═══ INFORMATION GIVEN
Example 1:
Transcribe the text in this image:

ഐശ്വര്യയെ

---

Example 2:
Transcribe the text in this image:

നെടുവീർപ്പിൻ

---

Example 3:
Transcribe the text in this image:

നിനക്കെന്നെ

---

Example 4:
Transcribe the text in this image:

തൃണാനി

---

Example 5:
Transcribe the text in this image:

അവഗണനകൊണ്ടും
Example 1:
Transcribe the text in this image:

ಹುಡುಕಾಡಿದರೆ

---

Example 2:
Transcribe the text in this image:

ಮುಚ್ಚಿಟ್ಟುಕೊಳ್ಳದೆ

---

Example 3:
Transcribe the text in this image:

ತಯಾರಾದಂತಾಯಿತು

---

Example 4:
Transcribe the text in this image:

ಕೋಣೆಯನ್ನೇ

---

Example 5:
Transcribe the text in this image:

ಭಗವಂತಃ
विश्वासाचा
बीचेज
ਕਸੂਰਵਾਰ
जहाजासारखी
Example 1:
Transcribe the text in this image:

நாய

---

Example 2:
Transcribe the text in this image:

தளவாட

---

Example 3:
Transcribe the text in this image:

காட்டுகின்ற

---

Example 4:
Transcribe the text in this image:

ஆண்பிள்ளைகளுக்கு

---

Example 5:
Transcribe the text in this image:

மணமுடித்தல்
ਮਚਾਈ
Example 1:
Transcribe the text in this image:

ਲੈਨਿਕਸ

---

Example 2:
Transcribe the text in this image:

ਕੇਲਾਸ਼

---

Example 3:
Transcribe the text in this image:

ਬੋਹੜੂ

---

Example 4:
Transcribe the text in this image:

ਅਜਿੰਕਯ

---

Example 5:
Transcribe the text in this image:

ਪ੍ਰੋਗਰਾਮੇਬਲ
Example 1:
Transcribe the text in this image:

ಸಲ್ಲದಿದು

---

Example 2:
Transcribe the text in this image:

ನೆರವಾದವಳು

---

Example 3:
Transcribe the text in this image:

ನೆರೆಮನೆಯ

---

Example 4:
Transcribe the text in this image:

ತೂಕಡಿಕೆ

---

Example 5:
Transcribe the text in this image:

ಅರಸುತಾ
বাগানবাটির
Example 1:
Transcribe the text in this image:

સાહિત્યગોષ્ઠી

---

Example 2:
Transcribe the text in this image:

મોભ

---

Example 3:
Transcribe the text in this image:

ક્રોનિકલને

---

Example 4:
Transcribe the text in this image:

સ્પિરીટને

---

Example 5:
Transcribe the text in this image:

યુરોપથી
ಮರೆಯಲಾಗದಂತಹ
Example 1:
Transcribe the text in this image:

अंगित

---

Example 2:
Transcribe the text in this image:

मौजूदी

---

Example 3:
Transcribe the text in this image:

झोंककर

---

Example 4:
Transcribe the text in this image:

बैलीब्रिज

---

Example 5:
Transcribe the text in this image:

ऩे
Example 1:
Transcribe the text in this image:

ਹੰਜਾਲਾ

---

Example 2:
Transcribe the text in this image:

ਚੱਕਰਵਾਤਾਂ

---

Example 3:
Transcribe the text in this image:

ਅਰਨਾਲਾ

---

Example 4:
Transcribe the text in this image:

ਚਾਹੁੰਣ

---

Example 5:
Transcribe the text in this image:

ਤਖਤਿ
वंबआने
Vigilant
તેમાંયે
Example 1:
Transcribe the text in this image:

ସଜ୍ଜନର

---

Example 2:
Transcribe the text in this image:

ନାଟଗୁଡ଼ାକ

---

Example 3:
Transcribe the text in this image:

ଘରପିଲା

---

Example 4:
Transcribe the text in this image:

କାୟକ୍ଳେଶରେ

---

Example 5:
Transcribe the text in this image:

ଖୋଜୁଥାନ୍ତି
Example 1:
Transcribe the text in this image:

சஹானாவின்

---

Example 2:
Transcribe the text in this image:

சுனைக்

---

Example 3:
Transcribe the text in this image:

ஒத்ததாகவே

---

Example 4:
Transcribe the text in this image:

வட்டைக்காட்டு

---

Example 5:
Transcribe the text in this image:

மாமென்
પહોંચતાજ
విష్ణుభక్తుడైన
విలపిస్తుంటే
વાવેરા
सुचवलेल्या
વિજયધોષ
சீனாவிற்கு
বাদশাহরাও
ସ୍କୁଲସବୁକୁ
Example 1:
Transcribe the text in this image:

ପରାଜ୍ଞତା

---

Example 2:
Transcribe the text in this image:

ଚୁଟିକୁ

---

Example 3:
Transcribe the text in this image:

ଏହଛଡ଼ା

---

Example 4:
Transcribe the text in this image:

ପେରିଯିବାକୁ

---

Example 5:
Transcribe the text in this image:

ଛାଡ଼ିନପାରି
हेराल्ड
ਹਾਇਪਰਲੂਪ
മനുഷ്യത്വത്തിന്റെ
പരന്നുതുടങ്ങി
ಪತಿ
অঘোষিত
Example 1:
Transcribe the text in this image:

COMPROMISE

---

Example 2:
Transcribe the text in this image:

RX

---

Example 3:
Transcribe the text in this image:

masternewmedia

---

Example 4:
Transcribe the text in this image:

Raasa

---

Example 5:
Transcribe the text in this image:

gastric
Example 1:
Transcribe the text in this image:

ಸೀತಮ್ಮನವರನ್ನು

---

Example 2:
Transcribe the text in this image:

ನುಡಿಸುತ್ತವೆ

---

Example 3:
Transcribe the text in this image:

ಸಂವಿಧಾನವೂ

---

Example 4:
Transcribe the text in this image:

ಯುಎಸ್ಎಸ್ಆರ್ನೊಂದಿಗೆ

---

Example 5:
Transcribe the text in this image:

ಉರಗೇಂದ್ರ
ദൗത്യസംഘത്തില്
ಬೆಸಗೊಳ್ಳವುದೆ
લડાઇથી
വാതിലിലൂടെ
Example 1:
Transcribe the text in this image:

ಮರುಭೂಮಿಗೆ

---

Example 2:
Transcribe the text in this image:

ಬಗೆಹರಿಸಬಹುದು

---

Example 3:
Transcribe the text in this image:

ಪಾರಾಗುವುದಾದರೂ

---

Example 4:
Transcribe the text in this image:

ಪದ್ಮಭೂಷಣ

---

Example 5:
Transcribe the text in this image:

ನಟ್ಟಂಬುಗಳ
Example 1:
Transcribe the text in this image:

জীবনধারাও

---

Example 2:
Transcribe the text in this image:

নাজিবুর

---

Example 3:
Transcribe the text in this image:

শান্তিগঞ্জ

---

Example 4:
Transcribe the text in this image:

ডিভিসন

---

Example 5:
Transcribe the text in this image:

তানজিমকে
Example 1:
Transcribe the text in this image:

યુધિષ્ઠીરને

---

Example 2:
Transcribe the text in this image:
══════
_BRIEF_
Rewrite all of the data above with "Transcribe" changed to "Type out" wherever it occurs, keeping everything else the same.

_WORKED ANSWER_
Example 1:
Type out the text in this image:

ഐശ്വര്യയെ

---

Example 2:
Type out the text in this image:

നെടുവീർപ്പിൻ

---

Example 3:
Type out the text in this image:

നിനക്കെന്നെ

---

Example 4:
Type out the text in this image:

തൃണാനി

---

Example 5:
Type out the text in this image:

അവഗണനകൊണ്ടും
Example 1:
Type out the text in this image:

ಹುಡುಕಾಡಿದರೆ

---

Example 2:
Type out the text in this image:

ಮುಚ್ಚಿಟ್ಟುಕೊಳ್ಳದೆ

---

Example 3:
Type out the text in this image:

ತಯಾರಾದಂತಾಯಿತು

---

Example 4:
Type out the text in this image:

ಕೋಣೆಯನ್ನೇ

---

Example 5:
Type out the text in this image:

ಭಗವಂತಃ
विश्वासाचा
बीचेज
ਕਸੂਰਵਾਰ
जहाजासारखी
Example 1:
Type out the text in this image:

நாய

---

Example 2:
Type out the text in this image:

தளவாட

---

Example 3:
Type out the text in this image:

காட்டுகின்ற

---

Example 4:
Type out the text in this image:

ஆண்பிள்ளைகளுக்கு

---

Example 5:
Type out the text in this image:

மணமுடித்தல்
ਮਚਾਈ
Example 1:
Type out the text in this image:

ਲੈਨਿਕਸ

---

Example 2:
Type out the text in this image:

ਕੇਲਾਸ਼

---

Example 3:
Type out the text in this image:

ਬੋਹੜੂ

---

Example 4:
Type out the text in this image:

ਅਜਿੰਕਯ

---

Example 5:
Type out the text in this image:

ਪ੍ਰੋਗਰਾਮੇਬਲ
Example 1:
Type out the text in this image:

ಸಲ್ಲದಿದು

---

Example 2:
Type out the text in this image:

ನೆರವಾದವಳು

---

Example 3:
Type out the text in this image:

ನೆರೆಮನೆಯ

---

Example 4:
Type out the text in this image:

ತೂಕಡಿಕೆ

---

Example 5:
Type out the text in this image:

ಅರಸುತಾ
বাগানবাটির
Example 1:
Type out the text in this image:

સાહિત્યગોષ્ઠી

---

Example 2:
Type out the text in this image:

મોભ

---

Example 3:
Type out the text in this image:

ક્રોનિકલને

---

Example 4:
Type out the text in this image:

સ્પિરીટને

---

Example 5:
Type out the text in this image:

યુરોપથી
ಮರೆಯಲಾಗದಂತಹ
Example 1:
Type out the text in this image:

अंगित

---

Example 2:
Type out the text in this image:

मौजूदी

---

Example 3:
Type out the text in this image:

झोंककर

---

Example 4:
Type out the text in this image:

बैलीब्रिज

---

Example 5:
Type out the text in this image:

ऩे
Example 1:
Type out the text in this image:

ਹੰਜਾਲਾ

---

Example 2:
Type out the text in this image:

ਚੱਕਰਵਾਤਾਂ

---

Example 3:
Type out the text in this image:

ਅਰਨਾਲਾ

---

Example 4:
Type out the text in this image:

ਚਾਹੁੰਣ

---

Example 5:
Type out the text in this image:

ਤਖਤਿ
वंबआने
Vigilant
તેમાંયે
Example 1:
Type out the text in this image:

ସଜ୍ଜନର

---

Example 2:
Type out the text in this image:

ନାଟଗୁଡ଼ାକ

---

Example 3:
Type out the text in this image:

ଘରପିଲା

---

Example 4:
Type out the text in this image:

କାୟକ୍ଳେଶରେ

---

Example 5:
Type out the text in this image:

ଖୋଜୁଥାନ୍ତି
Example 1:
Type out the text in this image:

சஹானாவின்

---

Example 2:
Type out the text in this image:

சுனைக்

---

Example 3:
Type out the text in this image:

ஒத்ததாகவே

---

Example 4:
Type out the text in this image:

வட்டைக்காட்டு

---

Example 5:
Type out the text in this image:

மாமென்
પહોંચતાજ
విష్ణుభక్తుడైన
విలపిస్తుంటే
વાવેરા
सुचवलेल्या
વિજયધોષ
சீனாவிற்கு
বাদশাহরাও
ସ୍କୁଲସବୁକୁ
Example 1:
Type out the text in this image:

ପରାଜ୍ଞତା

---

Example 2:
Type out the text in this image:

ଚୁଟିକୁ

---

Example 3:
Type out the text in this image:

ଏହଛଡ଼ା

---

Example 4:
Type out the text in this image:

ପେରିଯିବାକୁ

---

Example 5:
Type out the text in this image:

ଛାଡ଼ିନପାରି
हेराल्ड
ਹਾਇਪਰਲੂਪ
മനുഷ്യത്വത്തിന്റെ
പരന്നുതുടങ്ങി
ಪತಿ
অঘোষিত
Example 1:
Type out the text in this image:

COMPROMISE

---

Example 2:
Type out the text in this image:

RX

---

Example 3:
Type out the text in this image:

masternewmedia

---

Example 4:
Type out the text in this image:

Raasa

---

Example 5:
Type out the text in this image:

gastric
Example 1:
Type out the text in this image:

ಸೀತಮ್ಮನವರನ್ನು

---

Example 2:
Type out the text in this image:

ನುಡಿಸುತ್ತವೆ

---

Example 3:
Type out the text in this image:

ಸಂವಿಧಾನವೂ

---

Example 4:
Type out the text in this image:

ಯುಎಸ್ಎಸ್ಆರ್ನೊಂದಿಗೆ

---

Example 5:
Type out the text in this image:

ಉರಗೇಂದ್ರ
ദൗത്യസംഘത്തില്
ಬೆಸಗೊಳ್ಳವುದೆ
લડાઇથી
വാതിലിലൂടെ
Example 1:
Type out the text in this image:

ಮರುಭೂಮಿಗೆ

---

Example 2:
Type out the text in this image:

ಬಗೆಹರಿಸಬಹುದು

---

Example 3:
Type out the text in this image:

ಪಾರಾಗುವುದಾದರೂ

---

Example 4:
Type out the text in this image:

ಪದ್ಮಭೂಷಣ

---

Example 5:
Type out the text in this image:

ನಟ್ಟಂಬುಗಳ
Example 1:
Type out the text in this image:

জীবনধারাও

---

Example 2:
Type out the text in this image:

নাজিবুর

---

Example 3:
Type out the text in this image:

শান্তিগঞ্জ

---

Example 4:
Type out the text in this image:

ডিভিসন

---

Example 5:
Type out the text in this image:

তানজিমকে
Example 1:
Type out the text in this image:

યુધિષ્ઠીરને

---

Example 2:
Type out the text in this image:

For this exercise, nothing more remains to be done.